Jibo-Revival-Group/JiboExperiments

Fork 0

Files

Jacob Dubin df78170aa2 add regression test runbook

2026-04-26 20:03:30 -05:00

8.7 KiB

Raw Blame History

Regression Test Plan

Purpose

This plan is the repeatable live regression checklist for OpenJibo Cloud releases.

Use live-jibo-test-runbook.md for the environment setup and capture mechanics. Use this file for what to test once the robot is connected and the hosted .NET cloud is running.

The goal is to reduce trial-and-error cycles: every live pass should prove the release theme, keep prior working paths warm, and produce enough evidence to separate payload bugs, local robot behavior, and STT quality issues.

When To Run

Run this plan:

after the last code change before calling a release complete
after any fix that touches websocket turn finalization, local skill redirects, constrained yes/no, or STT
before moving from 1.0.18 bug-fix closeout into 1.0.19 feature work

For small feature slices, run the automated .NET tests plus the smoke checks and only the live sections that share the same machinery. Before release closeout, run the full current-release suite.

Required Evidence

For each live pass, keep these artifacts together under a named test folder such as artifact-output/jibo-test-N:

.NET console logs
websocket captures and fixture exports
HTTP captures when startup, update, backup, media, or upload paths are involved
robot runtime logs pulled after the session
operator notes with exact phrases attempted and visible robot/menu state

Record failures with the observed transcript, active listen rules, emitted websocket response shape, and whether the robot menu state agreed with the cloud response.

Release Gates

A release is not ready until these are true or explicitly deferred in development-plan.md:

focused .NET cloud tests pass
running robot reports the expected cloud version by voice and /health
no current-release path emits obsolete OpenJibo-only websocket events such as synthetic pending/context/ack packets
known working live paths still work: startup, simple chat, radio, basic news, constrained yes/no, alarm, and gallery/create
any remaining failure is classified as cloud payload, local robot state, STT/audio quality, environment/routing, or deferred feature gap

Automated Baseline

Run before the live session:

dotnet test tests\Jibo.Cloud.Tests\Jibo.Cloud.Tests.csproj --no-restore --nologo -v minimal

Expected result for the current baseline: all tests pass.

Live Smoke Checks

Run these first so obvious environment problems do not pollute feature results:

Start the .NET cloud using the live runbook.
Confirm /health reports the expected version.
Ask cloud version; confirm Jibo speaks the same version.
Run one simple chat turn.
Run one joke turn.
Confirm websocket capture is being written before continuing.
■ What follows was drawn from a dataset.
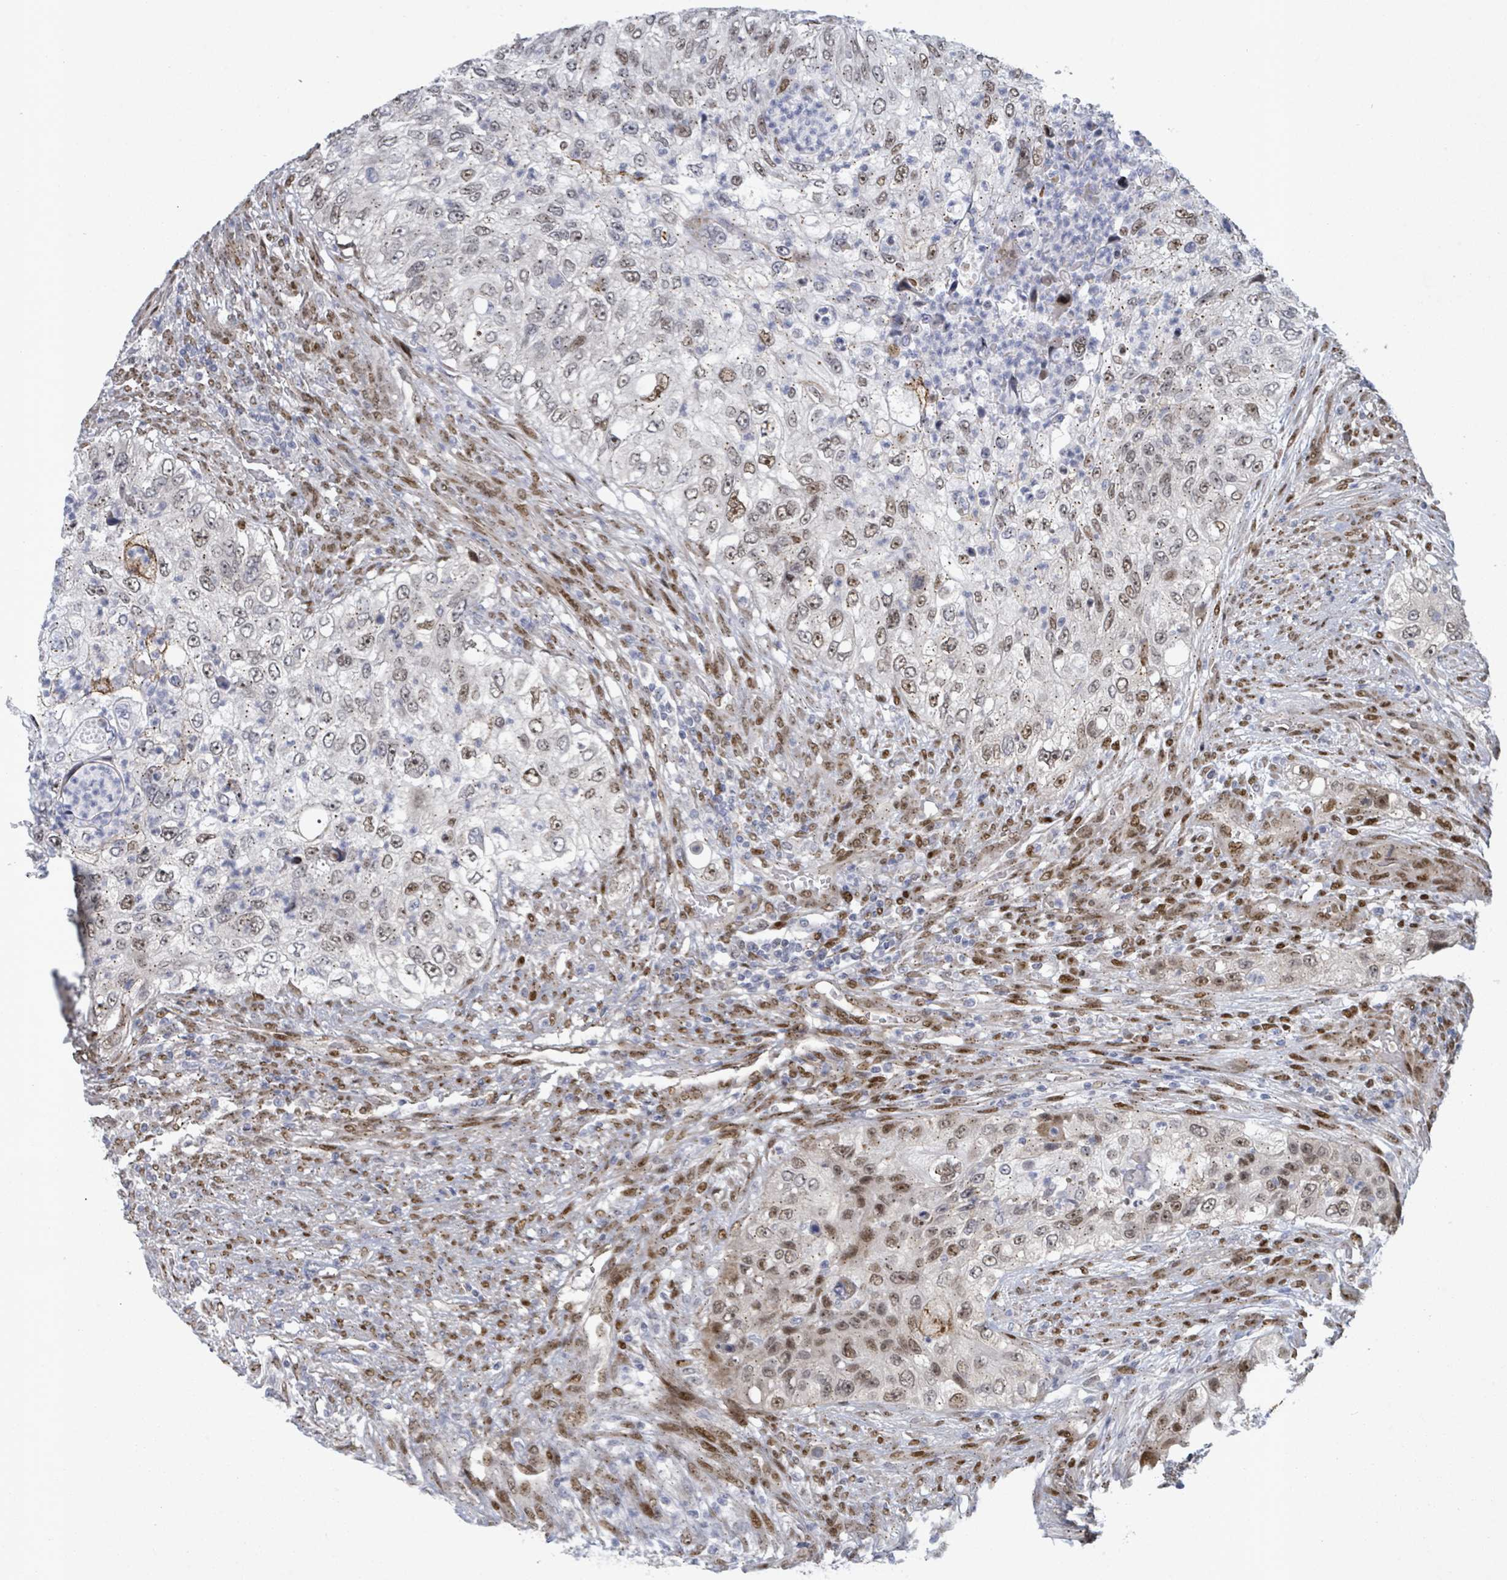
{"staining": {"intensity": "weak", "quantity": ">75%", "location": "cytoplasmic/membranous,nuclear"}, "tissue": "urothelial cancer", "cell_type": "Tumor cells", "image_type": "cancer", "snomed": [{"axis": "morphology", "description": "Urothelial carcinoma, High grade"}, {"axis": "topography", "description": "Urinary bladder"}], "caption": "A brown stain highlights weak cytoplasmic/membranous and nuclear positivity of a protein in high-grade urothelial carcinoma tumor cells.", "gene": "TUSC1", "patient": {"sex": "female", "age": 60}}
Stop and fix environment issues if startup, websocket connection, or capture output is not clean.

Current `1.0.18` Regression Suite

Radio

Goal: keep the local radio redirect path proven.

Say open the radio.
Say play country music.
Expected: Jibo opens or resumes the radio locally, and the country phrase carries a Country station entity.
Capture check: websocket output should be local SKILL_REDIRECT plus silent completion, not generic chat speech.

News

Goal: keep the Nimbus-shaped cloud skill path proven.

Say tell me the news.
Expected: Jibo plays the current synthetic quick brief.
Capture check: LISTEN match includes cloudSkill = news, followed by a news SKILL_ACTION.
Current limitation: provider-backed and category-expanded headlines are deferred unless selected as the optional feature slice.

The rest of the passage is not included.